Des voix commencent à s’élever pour dénoncer le « tout soja » qui menace la sécurité alimentaire du pays. D’autant plus que la baisse du cours du soja rend la culture moins rentable et qu’un conflit oppose les paysans, mais aussi le gouvernement argentin à Monsanto : en 2004, la compagnie a créé la surprise en réclamant des royalties rétroactives sur toutes les semences utilisées depuis neuf ans.
Au début, pourtant, elle avait assuré que les paysans pouvaient conserver une partie de leur récolte pour la ressemer, l’année suivante sans avoir à payer de droits d’auteur. « Ce fut un piège », assurent, aujourd’hui les Argentins, qui craignent de ne plus pouvoir faire marche arrière…
Colombie : Armero 20 ans après
De Vincent Michel Taille – ARTE GEIE – France 2005
Armero, 13 novembre 1985. Ensevelie sous une coulée de boue, la petite ville colombienne est rendue tristement célèbre par cette catastrophe. Plus de 20.000 habitants sont tués.

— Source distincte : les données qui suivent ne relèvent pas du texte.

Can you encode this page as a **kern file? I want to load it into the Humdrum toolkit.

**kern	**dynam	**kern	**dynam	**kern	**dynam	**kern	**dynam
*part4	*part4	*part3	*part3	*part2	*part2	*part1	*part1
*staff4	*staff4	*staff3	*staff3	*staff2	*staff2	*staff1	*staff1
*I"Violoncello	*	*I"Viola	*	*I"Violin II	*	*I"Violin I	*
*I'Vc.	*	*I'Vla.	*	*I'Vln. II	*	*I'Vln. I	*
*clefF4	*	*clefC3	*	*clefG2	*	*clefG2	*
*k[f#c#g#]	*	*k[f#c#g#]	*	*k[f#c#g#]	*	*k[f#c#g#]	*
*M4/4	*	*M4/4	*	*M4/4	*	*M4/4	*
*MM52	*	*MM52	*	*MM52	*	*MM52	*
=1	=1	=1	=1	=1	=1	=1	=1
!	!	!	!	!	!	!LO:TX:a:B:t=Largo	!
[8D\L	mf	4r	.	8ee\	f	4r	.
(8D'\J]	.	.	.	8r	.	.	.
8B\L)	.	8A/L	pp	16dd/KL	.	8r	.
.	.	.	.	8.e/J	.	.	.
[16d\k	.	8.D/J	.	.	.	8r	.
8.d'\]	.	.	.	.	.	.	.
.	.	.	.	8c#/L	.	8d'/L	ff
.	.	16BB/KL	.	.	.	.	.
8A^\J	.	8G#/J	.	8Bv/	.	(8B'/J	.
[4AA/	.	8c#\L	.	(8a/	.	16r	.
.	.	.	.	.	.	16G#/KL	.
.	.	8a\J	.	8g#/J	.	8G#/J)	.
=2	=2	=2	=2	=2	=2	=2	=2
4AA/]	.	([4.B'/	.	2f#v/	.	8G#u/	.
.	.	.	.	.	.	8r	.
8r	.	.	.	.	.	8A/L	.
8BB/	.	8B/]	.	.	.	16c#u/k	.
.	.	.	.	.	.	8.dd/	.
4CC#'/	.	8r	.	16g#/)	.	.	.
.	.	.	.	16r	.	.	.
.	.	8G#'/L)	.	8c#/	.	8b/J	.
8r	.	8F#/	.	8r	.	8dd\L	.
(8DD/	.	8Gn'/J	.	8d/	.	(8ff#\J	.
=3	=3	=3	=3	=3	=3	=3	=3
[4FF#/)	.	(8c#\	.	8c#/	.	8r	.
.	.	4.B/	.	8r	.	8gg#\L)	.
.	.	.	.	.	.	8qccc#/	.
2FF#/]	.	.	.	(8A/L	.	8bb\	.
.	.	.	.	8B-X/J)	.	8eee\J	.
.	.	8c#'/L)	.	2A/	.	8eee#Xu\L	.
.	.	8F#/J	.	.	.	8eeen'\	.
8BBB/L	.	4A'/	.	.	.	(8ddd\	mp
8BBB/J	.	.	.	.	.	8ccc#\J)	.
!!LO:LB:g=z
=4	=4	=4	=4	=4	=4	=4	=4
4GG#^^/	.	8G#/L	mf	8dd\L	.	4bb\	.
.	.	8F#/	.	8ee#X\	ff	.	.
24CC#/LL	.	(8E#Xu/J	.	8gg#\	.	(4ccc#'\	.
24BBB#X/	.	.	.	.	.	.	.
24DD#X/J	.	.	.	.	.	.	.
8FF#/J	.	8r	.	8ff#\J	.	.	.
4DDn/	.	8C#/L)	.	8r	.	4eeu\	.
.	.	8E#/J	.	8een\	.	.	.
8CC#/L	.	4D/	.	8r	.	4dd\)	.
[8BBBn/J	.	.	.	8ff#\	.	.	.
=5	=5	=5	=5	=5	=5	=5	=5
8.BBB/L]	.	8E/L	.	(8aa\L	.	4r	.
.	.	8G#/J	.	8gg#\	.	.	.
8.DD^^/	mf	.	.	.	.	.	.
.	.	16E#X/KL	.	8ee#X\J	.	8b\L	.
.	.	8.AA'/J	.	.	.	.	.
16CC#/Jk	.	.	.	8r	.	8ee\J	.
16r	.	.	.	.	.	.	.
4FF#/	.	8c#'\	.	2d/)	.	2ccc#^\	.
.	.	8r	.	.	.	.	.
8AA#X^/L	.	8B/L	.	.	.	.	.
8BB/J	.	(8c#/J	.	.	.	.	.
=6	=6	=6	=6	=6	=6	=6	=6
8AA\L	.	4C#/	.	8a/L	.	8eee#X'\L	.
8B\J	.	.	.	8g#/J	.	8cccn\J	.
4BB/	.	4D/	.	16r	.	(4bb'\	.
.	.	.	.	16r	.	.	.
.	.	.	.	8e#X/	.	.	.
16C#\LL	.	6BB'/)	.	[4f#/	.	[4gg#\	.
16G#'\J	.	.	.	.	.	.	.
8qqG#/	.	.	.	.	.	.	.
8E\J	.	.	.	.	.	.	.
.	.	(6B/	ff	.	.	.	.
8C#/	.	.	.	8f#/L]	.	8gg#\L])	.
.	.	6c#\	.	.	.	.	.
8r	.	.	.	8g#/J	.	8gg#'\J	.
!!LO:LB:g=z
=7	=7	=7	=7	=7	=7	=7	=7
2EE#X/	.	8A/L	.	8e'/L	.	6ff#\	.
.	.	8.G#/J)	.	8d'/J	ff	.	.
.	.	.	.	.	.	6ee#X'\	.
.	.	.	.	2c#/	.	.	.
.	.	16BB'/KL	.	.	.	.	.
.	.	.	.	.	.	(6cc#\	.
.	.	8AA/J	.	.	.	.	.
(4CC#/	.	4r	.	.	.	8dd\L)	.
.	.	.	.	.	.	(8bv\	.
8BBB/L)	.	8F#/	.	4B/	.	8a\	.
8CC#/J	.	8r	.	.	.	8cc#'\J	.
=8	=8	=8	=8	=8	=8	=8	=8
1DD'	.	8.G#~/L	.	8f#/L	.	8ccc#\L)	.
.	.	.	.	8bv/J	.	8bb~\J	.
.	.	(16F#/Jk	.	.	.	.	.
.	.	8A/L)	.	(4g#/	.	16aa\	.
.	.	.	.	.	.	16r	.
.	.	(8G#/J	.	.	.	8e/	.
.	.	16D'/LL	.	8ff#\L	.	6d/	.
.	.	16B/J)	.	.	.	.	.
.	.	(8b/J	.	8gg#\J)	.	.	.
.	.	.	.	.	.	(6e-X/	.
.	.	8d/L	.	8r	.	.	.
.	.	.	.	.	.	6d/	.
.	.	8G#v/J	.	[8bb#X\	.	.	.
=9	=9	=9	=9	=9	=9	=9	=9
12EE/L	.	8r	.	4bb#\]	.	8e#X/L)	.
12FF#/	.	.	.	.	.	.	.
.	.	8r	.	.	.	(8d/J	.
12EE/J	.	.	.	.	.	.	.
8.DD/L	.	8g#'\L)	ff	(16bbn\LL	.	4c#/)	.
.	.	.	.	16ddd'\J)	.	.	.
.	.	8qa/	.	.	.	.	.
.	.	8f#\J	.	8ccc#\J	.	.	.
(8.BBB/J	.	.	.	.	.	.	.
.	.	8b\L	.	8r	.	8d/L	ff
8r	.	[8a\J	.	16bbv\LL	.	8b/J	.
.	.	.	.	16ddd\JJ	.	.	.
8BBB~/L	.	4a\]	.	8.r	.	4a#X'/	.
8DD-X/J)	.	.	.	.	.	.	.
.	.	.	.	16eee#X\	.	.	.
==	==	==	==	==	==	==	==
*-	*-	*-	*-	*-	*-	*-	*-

Une image avait fait le tour du monde et provoqué un débat sur le rôle de la presse : celle d'Omaira, une petite fille coincée sous les débris, dont les caméras ont suivi l'agonie pendant 3 jours. Vingt ans plus tard, ARTE Reportage s’est rendu sur le lieu de la catastrophe. Notre équipe a retrouvé et filmé la mère d'Omaira, ainsi qu'une journaliste colombienne qui avait suivi sa fille et des survivants "anonymes". Oubliés des caméras, pour certains mutilés, ils dénoncent l'abandon de l'Etat colombien et, souvent, le gaspillage de l'aide internationale.
A l’heure où les catastrophes s’enchaînent, - tsunamis, ouragans, tremblements de terre – avec leur cortège d’images et de dons, ce retour sur une des premières catastrophes hyper médiatisées nous interroge sur les lendemains de crise, la gestion de la générosité et le retour dans l’oubli.